Identification of Neuropeptide Precursor Families in the GenBank Database

The identification of all potential amino acid sequences of the neuropeptide precursors from all species was conducted using the GenBank database with keywords related to each neuropeptide precursor until April 8th, 2020, whereas the members of the ACP family were identified with BLAST using the GenBank database (Boratyn et al. 2013; Sayers et al. 2019). Only the identified sequences of the AKH family were subdivided as previously reported (Vroemen et al. 1998) (see Repository 1 for more details). The neuropeptide precursors were identified using three bioinformatic algorithms coupled with manual curation based on the presence of proteolytic cutting sites for the post-translational processing of the neuropeptide precursors.

BioDataToolKit version 5 software (https://github.com/rduarte24/BiodataToolkit) was used to automatically download the neuropeptide sequences from the GenBank database (Sayers et al. 2019) and to eliminate the sequences that did not contain a neuropeptide structural organization. Then, sequences that presented dibasic amino acids for the proteolytic cleavage were identified with Proteios version 1.0 (https://github.com/Martin-Munive/Proteios). Finally, the selected precursors with potential sites for pro-protein convertase were determined with ProP 1.0 Server (RRID:SCR_014936) (Duckert et al. 2004).

The results and the remaining combinations of basic amino acid pairs were verified manually. After obtaining, purging, and verifying the neuropeptide precursor sequences, a database was created with a detailed description of each of the selected neuropeptide precursor sequences (see Repository 1 for more details).

In silico Validation of Predicted Neuropeptides Precursors from the DNA-LM

BLAST protein–protein alignments with respect to the NCBI database were performed with the APGW/RPCH NPP and APGW/AKH NPP proposed by the DNA-LM (Martínez-Pérez et al. 2007; Boratyn et al. 2013). Non-redundant protein sequence database searches were conducted without excluding organisms, models, non-redundant RefSeq proteins, or uncultured/environmental sample sequences. The general parameters were the following: maximum number of aligned sequences, 20,000; expected number of chance matches in a random pattern, 100; length of the seed that starts an alignment, 6; and limit of the number of matches to a query range, 0; word size was automatically adjusted to improve the results for short queries. For the scoring parameters, the BLOSUM62 matrix was used with conditional compositional scoring matrix adjustment and gap cost of existence: 11; extension: 1. Finally, for the filters and masking, the “low complexity regions,” “mask lower case letters,” and “mask for lookup table only” options were not used (Boratyn et al. 2013). The correlation between the APGW/RPCH NPP and APGW/AKH NPP sequences with the homologous precursors selected from the BLAST result was edited with GeneDoc version 2.7 (Nicholas 1997).

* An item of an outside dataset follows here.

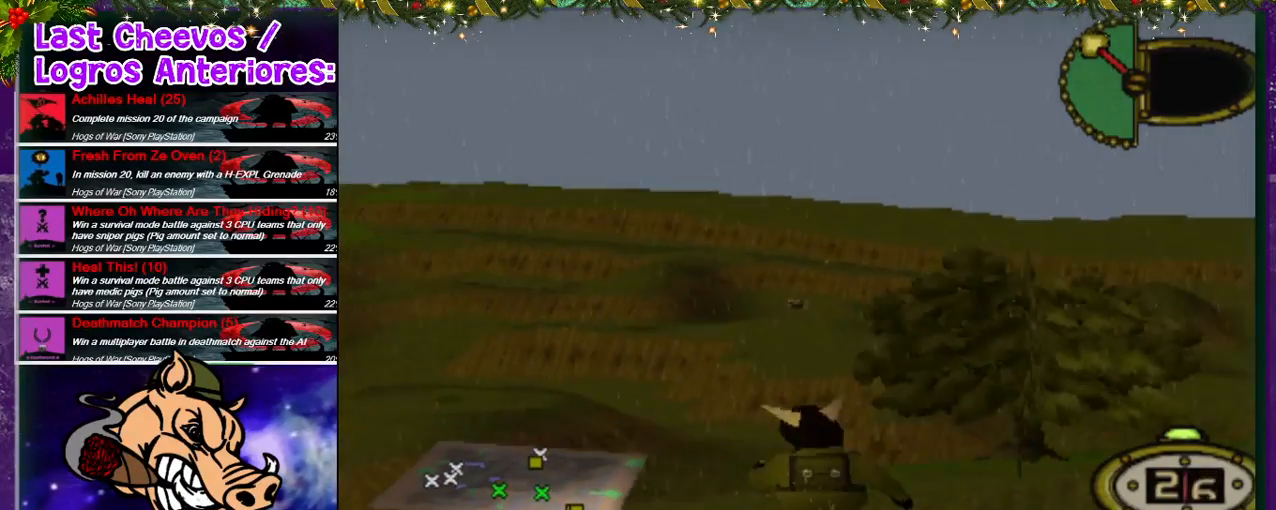
{"dt_ms": 500, "buttons": ["DPAD_DOWN", "DPAD_LEFT"], "left_stick": "center", "right_stick": "center", "events": []}
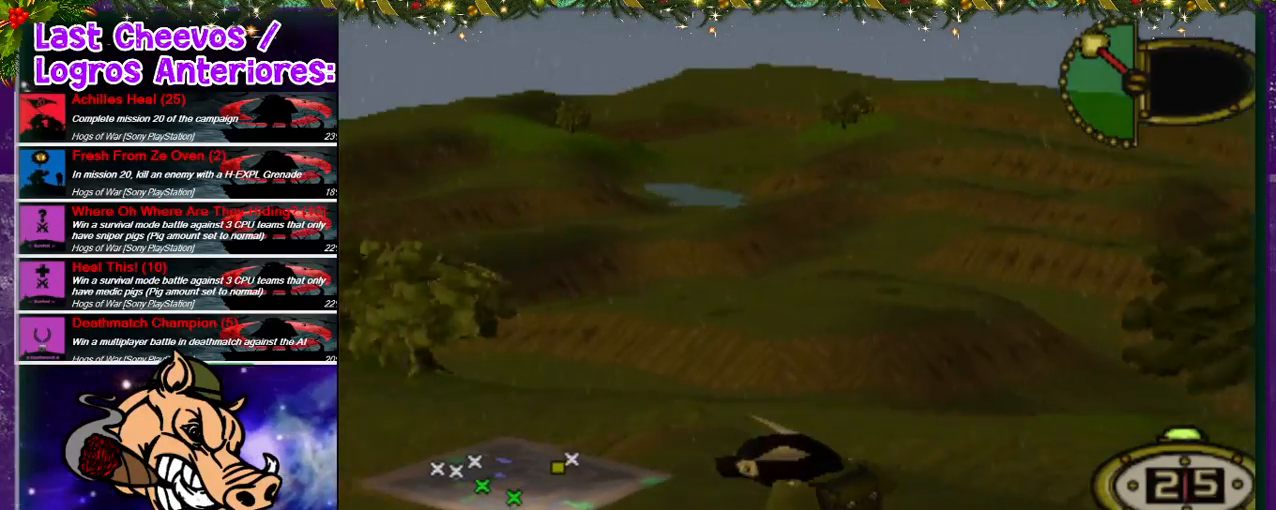
{"dt_ms": 500, "buttons": ["DPAD_RIGHT"], "left_stick": "center", "right_stick": "center", "events": [[67, "DPAD_DOWN", "up"], [67, "DPAD_LEFT", "up"], [233, "DPAD_RIGHT", "down"]]}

The alignment for each one of the neuropeptide precursor families was performed using the Kalign software version 2.0 (RRID:SCR_011810) (Lassmann and Sonnhammer 2005; Lassmann et al. 2009) from the European Bioinformatics Institute (EMBL-EBI; RRID:SCR_004727) (Madeira et al. 2019), with the default parameters and with the DNA-LM parameters (Martínez-Pérez et al. 2007): gap open penalty, 9; gap extension penalty, 0.2; terminal gap penalties, 0.45; and bonus score, 0.0.

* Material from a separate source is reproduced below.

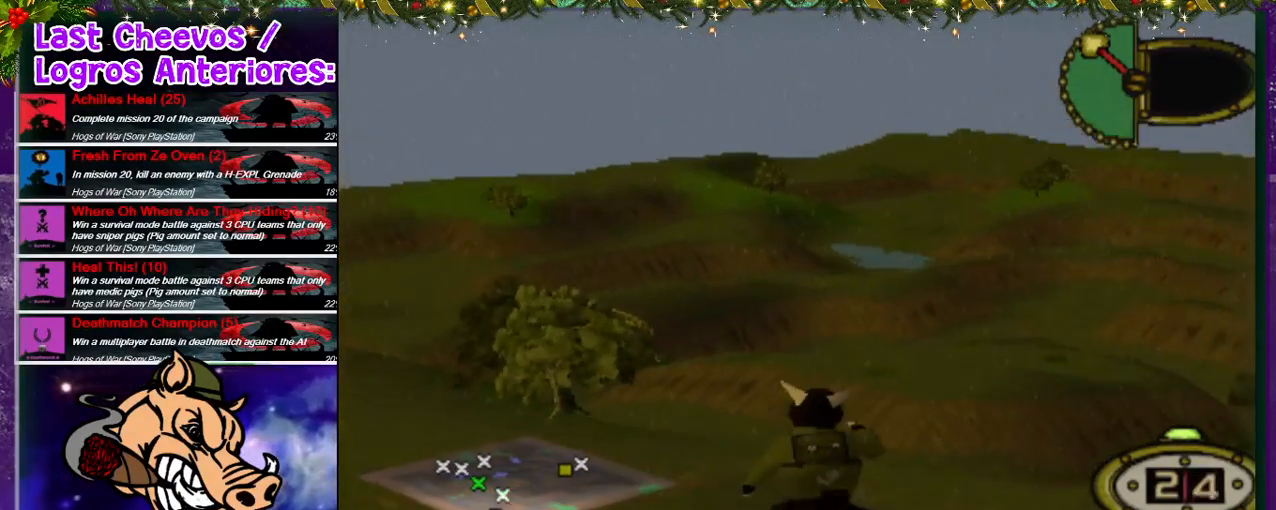
{"dt_ms": 500, "buttons": ["DPAD_UP", "DPAD_RIGHT"], "left_stick": "center", "right_stick": "center", "events": [[233, "DPAD_RIGHT", "down"]]}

Phylogenetic Relationship Among NPP Families

Phylogenetic trees from each neuropeptide precursor were generated using the IQ-tree software version 1.6.12. (RRID:SCR_017254) (Nguyen et al. 2015). To this end, the number of CPU cores used in each run was automatically established with the -nt AUTO command and the substitution models were determined with ModelFinder (Kalyaanamoorthy et al. 2017). Branch support analysis was obtained with -bb 1000 for the bootstrap ultrafast method (Minh et al. 2013; Hoang et al. 2018). To achieve this, the partition type used was Edge-linked with FreeRate (+ R) heterogeneity in four categories and empirical frequency status. The type of amino acid sequences was specified with -st AA. Likewise, the number of initial parsimony trees was determined with -ninit 100 and the number of trees to maintain during software execution was established with -nbest 5. The single branch test with 1000 replicates (SH-aLRT) and the approximate Bayes test (aBayes) were conducted, with a minimum correlation coefficient of 0.99 (Guindon et al. 2010; Anisimova et al. 2011). Extended model selection was performed with the -m TESTNEW command and Jackknife support was added with -j 0.3. Similarly, a disturbance strength of 0.5 and an IQ-Tree stopping rule of 100 were used.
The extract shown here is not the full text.